Lin[-Manuel Miranda] wrote the story that was on his heart to write. I signed on to be part of a show that I believed in. That was our leg of the race. Now it's your turn. There is no doubt in my mind that some young kid is gonna look at Hamilton and write the show that makes what we did look quaint. That might be happening at this very very moment. There's gonna be a show that comes along that makes this look cute at some point, you know? But it was meaningful, and there was protest in it in its time. The fact that it's been so successful and so ubiquitous, things are taken for granted about this show.
Daveed Diggs Had An Altercation With A Police Officer A Week Before Hamilton
As Daveed Diggs also notes in this special, the cast felt they were on a "trajectory" when it came to making the reality seen in Hamilton come to life. The actor claims that the audience who watched. enjoyed and felt patriotic pride while watching Hamilton have a responsibility to make the world more reflective of what is seen on the stage in that show since that version of America still doesn't exist yet. Alas, Diggs admits that the feeling "has been derailed" because he hasn't seen any concrete change in his life. It was around this point that he revealed that a week before he performed the show, he had an altercation with a police officer. Here's what he said.

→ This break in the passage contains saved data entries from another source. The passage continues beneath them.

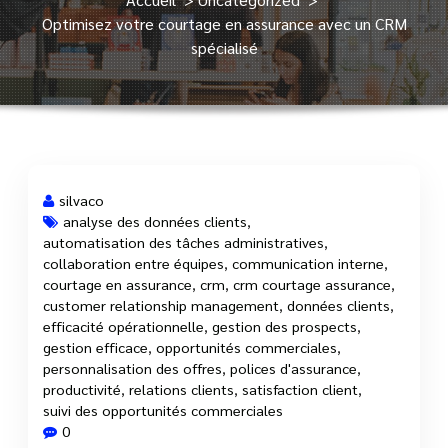
Optimisez votre courtage en assurance avec un CRM
spécialisé
silvaco
analyse des données clients
,
automatisation des tâches administratives
,
29 Mar, 2026
collaboration entre équipes
,
communication interne
,
courtage en assurance
,
crm
,
crm courtage assurance
,
customer relationship management
,
données clients
,
efficacité opérationnelle
,
gestion des prospects
,
gestion efficace
,
opportunités commerciales
,
personnalisation des offres
,
polices d'assurance
,
productivité
,
relations clients
,
satisfaction client
,
suivi des opportunités commerciales
0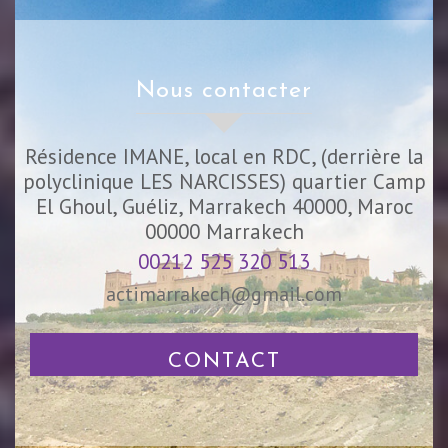
nous contacter
Résidence IMANE, local en RDC, (derrière la
polyclinique LES NARCISSES) quartier Camp
El Ghoul, Guéliz, Marrakech 40000, Maroc
00000
Marrakech
00212 525 320 513
actimarrakech@gmail.com
CONTACT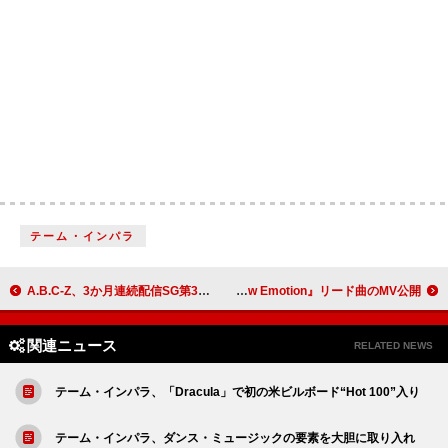
テーム・インパラ
A.B.C-Z、3か月連続配信SG第3弾リリース＆“爆風!?”を受けるMVも公開へ 爆風スランプが作詞作曲
NiziUの“可愛い”が満載、ニューアルバム『New Emotion』リード曲のMV公開
関連ニュース
RELATED NEWS
テーム・インパラ、「Dracula」で初の米ビルボード“Hot 100”入り
テーム・インパラ、ダンス・ミュージックの要素を大胆に取り入れ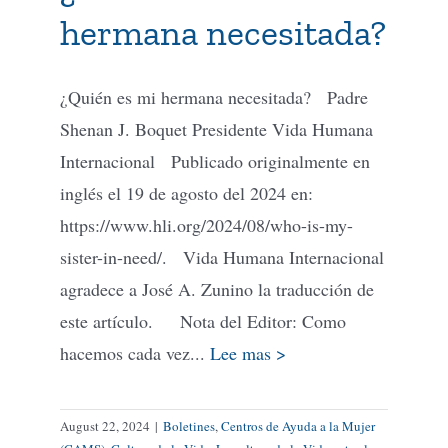
hermana necesitada?
Tienda Virtual
¿Quién es mi hermana necesitada? Padre
Buscar
Shenan J. Boquet Presidente Vida Humana
Internacional Publicado originalmente en
inglés el 19 de agosto del 2024 en:
Cómo Donar
https://www.hli.org/2024/08/who-is-my-
sister-in-need/. Vida Humana Internacional
agradece a José A. Zunino la traducción de
este artículo. Nota del Editor: Como
hacemos cada vez...
Lee mas >
August 22, 2024
|
Boletines
,
Centros de Ayuda a la Mujer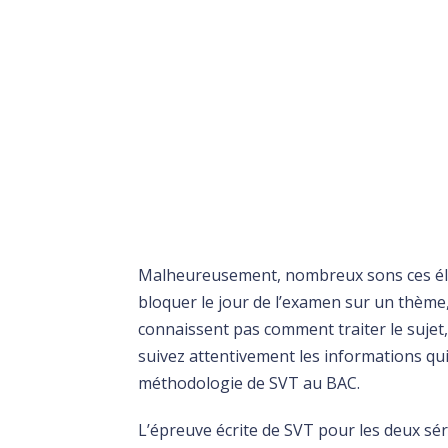
Malheureusement, nombreux sons ces élèv
bloquer le jour de l’examen sur un thème
connaissent pas comment traiter le sujet,
suivez attentivement les informations qui 
méthodologie de SVT au BAC.
L’épreuve écrite de SVT pour les deux séri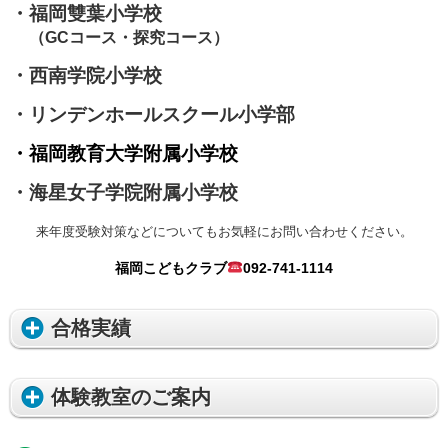
・福岡雙葉小学校
（GCコース・探究コース
）
・西南学院小学校
・リンデンホールスクール小学部
・福岡教育大学附属小学校
・海星女子学院附属小学校
来年度受験対策などについてもお気軽にお問い合わせください。
福岡こどもクラブ
092-741-1114
合格実績
体験教室のご案内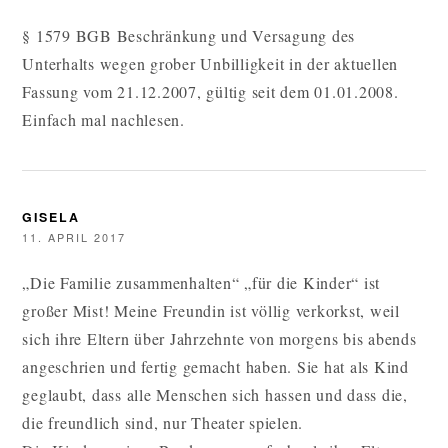
§ 1579 BGB Beschränkung und Versagung des
Unterhalts wegen grober Unbilligkeit in der aktuellen
Fassung vom 21.12.2007, gültig seit dem 01.01.2008.
Einfach mal nachlesen.
GISELA
11. APRIL 2017
„Die Familie zusammenhalten“ „für die Kinder“ ist
großer Mist! Meine Freundin ist völlig verkorkst, weil
sich ihre Eltern über Jahrzehnte von morgens bis abends
angeschrien und fertig gemacht haben. Sie hat als Kind
geglaubt, dass alle Menschen sich hassen und dass die,
die freundlich sind, nur Theater spielen.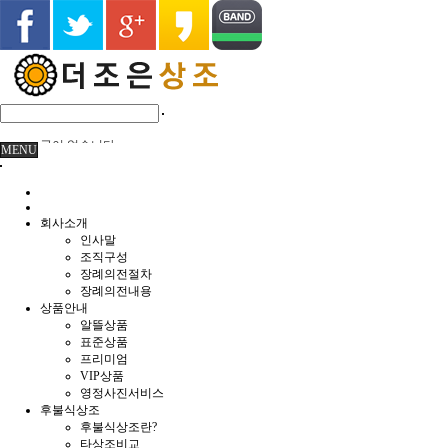
글이 없습니다.
MENU
회사소개
인사말
조직구성
장례의전절차
장례의전내용
상품안내
알뜰상품
표준상품
프리미엄
VIP상품
영정사진서비스
후불식상조
후불식상조란?
타상조비교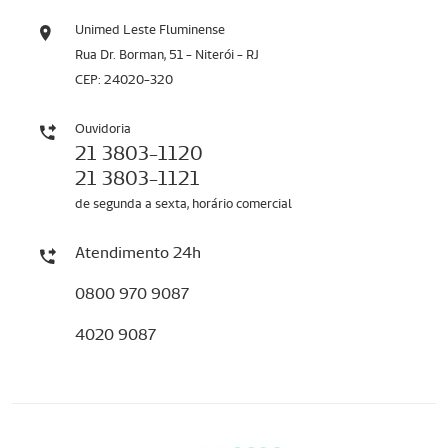
Unimed Leste Fluminense
Rua Dr. Borman, 51 - Niterói - RJ
CEP: 24020-320
Ouvidoria
21 3803-1120
21 3803-1121
de segunda a sexta, horário comercial
Atendimento 24h
0800 970 9087
4020 9087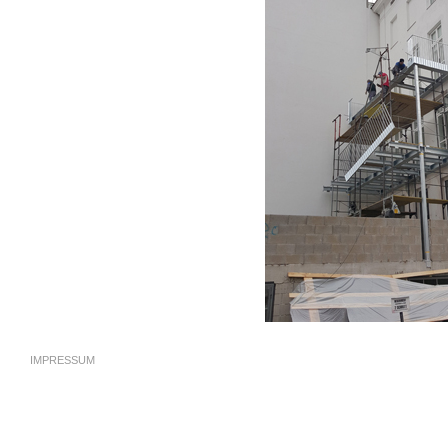
IMPRESSUM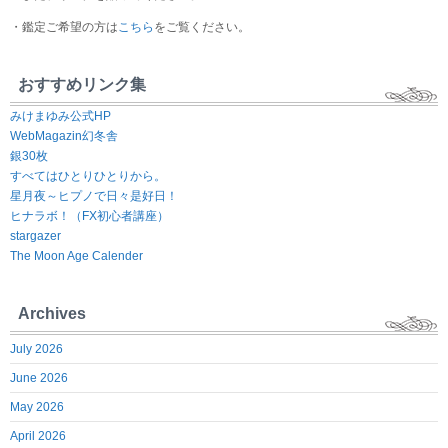
・鑑定ご希望の方は
こちら
をご覧ください。
おすすめリンク集
みけまゆみ公式HP
WebMagazin幻冬舎
銀30枚
すべてはひとりひとりから。
星月夜～ヒプノで日々是好日！
ヒナラボ！（FX初心者講座）
stargazer
The Moon Age Calender
Archives
July 2026
June 2026
May 2026
April 2026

Oscar Grant was murdered two blocks away from my house in 2009. The exact same murder. The value of black life is put in front of us every day. But we go and watch Hamilton and we are so full and people value our lives so much. People seem to value my life a whole lot as it relates to Hamilton. But a week before I got to perform Hamilton, I got thrown up against a fence by a police officer, for no reason. So, what I think the action of Hamilton has always implied, particularly by watching the young people in the show spark the revolution and create a country, is that now is a good time to examine the show as an example of how to hold your country accountable.
Leslie Odom Jr. Says We Look At History Through A Small Iris
Later on in the special, when the cast is asked what white people seeking to become better allies learn — or unlearn — about America's history, Leslie Odom Jr. provided one key bit of insight: open up the iris. History is richer and deeper than what we're often told, and we need to learn how to explore the expansiveness of our country's past, as well as the horrors and tragedies that came along with it. Here's what Odom said.
What we must realize, once and for all, is that we look at history through such a small iris. You know, like, Hamilton, really what it's posing the question because it's being told by different people and using a different language. It's still about the same people. But, you know, it's like when we're looking around at all these statues, and it's like, 'Wait, so really, it's just — it was all white dudes, huh?' Like, you open that iris up, it's like — yeah, where were women, actually? Were they just in the kitchens throwing parties? Where were the black people? ... Open that iris up, and there's so many stories. There's a rich history here and tragic history here. There's great triumph and great horror that we must learn about. But you gotta open that iris up. So, a white ally, open that iris.
Hamilton: History Has Its Eyes On You is now available exclusively on Disney+.